====== Texto dado
Com as escolas de samba, plumas, miçangas e paetês migram para as avenidas
Carlos Cruz*
Assim como acontece na vida das pessoas, o carnaval de Itabira também segue tendências – e sofre influências de outros carnavais. É o antropofagismo cultural, é o caetanear o que há de bom de um e de outro. E não se observa também uma fase sem a coexistência de outras – muitas fases existiram simultaneamente. Terminava o desfile das escolas de samba – e o termo é bem este, as escolas desfilavam e o povo nas arquibancadas assistia e aplaudia, ou não – boa parte do público seguia para casa e os foliões terminavam a brincadeira de carnaval nos clubes (Leia aqui também).

É fato que as escolas de samba seguiam o modelo ditado pelo Rio, claro que guardadas todas as proporções cabíveis na comparação. A vinda a Itabira da escola de samba Portela, do Rio, trazida pelo carnavalesco ex-prefeito Daniel Grisolia, no fim da década de 1960, por certo inspirou a formação de escolas de samba nas décadas seguintes. Mas a fanfarra do Tobias, depois a Gente Humilde, surgiram muito antes, na década de 1950 e meados da de 60.
A primeira escola

Já na década de 1970, um grupo de jovens do bairro Bela Vista fundou o bloco carnavalesco Apaches da Belinha, “Cinquenta rapazes, não havia moças, fantasiados de índios desfilaram na avenida Daniel Jardim de Grisolia, ao som da bateria emprestada pelo grupo de escoteiros. Foi quando compus o meu primeiro samba-enredo (Descobrimento de Itabira) ”, recorda Marconi Ferreira, que foi um dos caciques do bloco.
============
====== Dados fornecidos
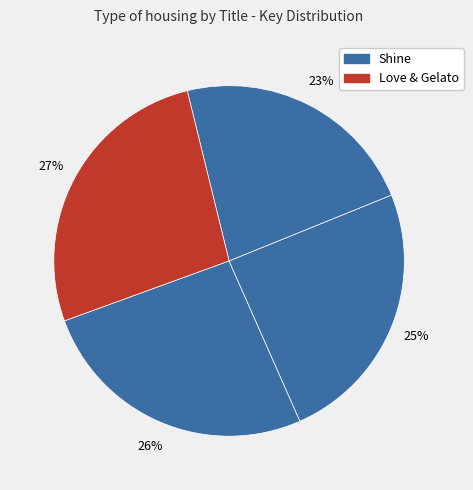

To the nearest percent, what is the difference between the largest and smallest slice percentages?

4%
============
====== Dados fornecidos
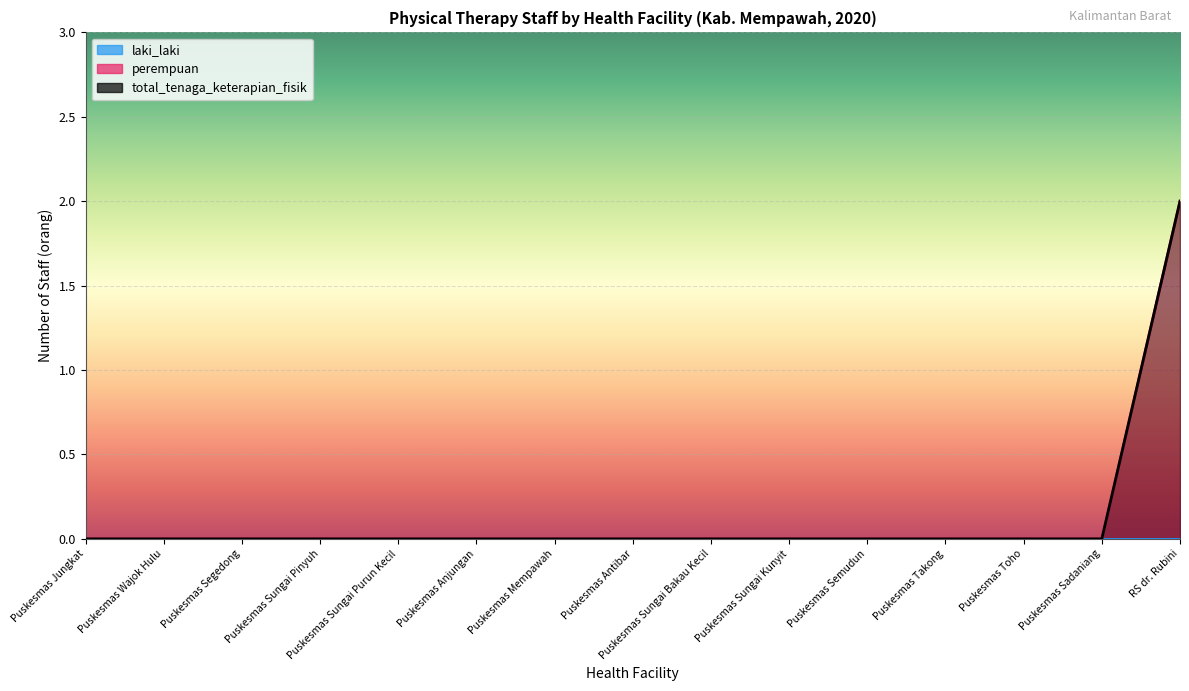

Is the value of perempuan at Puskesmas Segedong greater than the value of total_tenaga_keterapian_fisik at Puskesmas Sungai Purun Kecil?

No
============
(Tarefa A) Transcreva do texto sobre o carnaval de Itabira o trecho que começa em "Com as escolas" e segue até "(Leia aqui também).".
(Tarefa B) Segundo o texto sobre o carnaval de Itabira, quem trouxe a escola de samba Portela, do Rio, para a cidade?

(Resposta esperada A)
Com as escolas de samba, plumas, miçangas e paetês migram para as avenidas
Carlos Cruz*
Assim como acontece na vida das pessoas, o carnaval de Itabira também segue tendências – e sofre influências de outros carnavais. É o antropofagismo cultural, é o caetanear o que há de bom de um e de outro. E não se observa também uma fase sem a coexistência de outras – muitas fases existiram simultaneamente. Terminava o desfile das escolas de samba – e o termo é bem este, as escolas desfilavam e o povo nas arquibancadas assistia e aplaudia, ou não – boa parte do público seguia para casa e os foliões terminavam a brincadeira de carnaval nos clubes (Leia aqui também).

(Resposta esperada B) Foi o carnavalesco ex-prefeito Daniel Grisolia.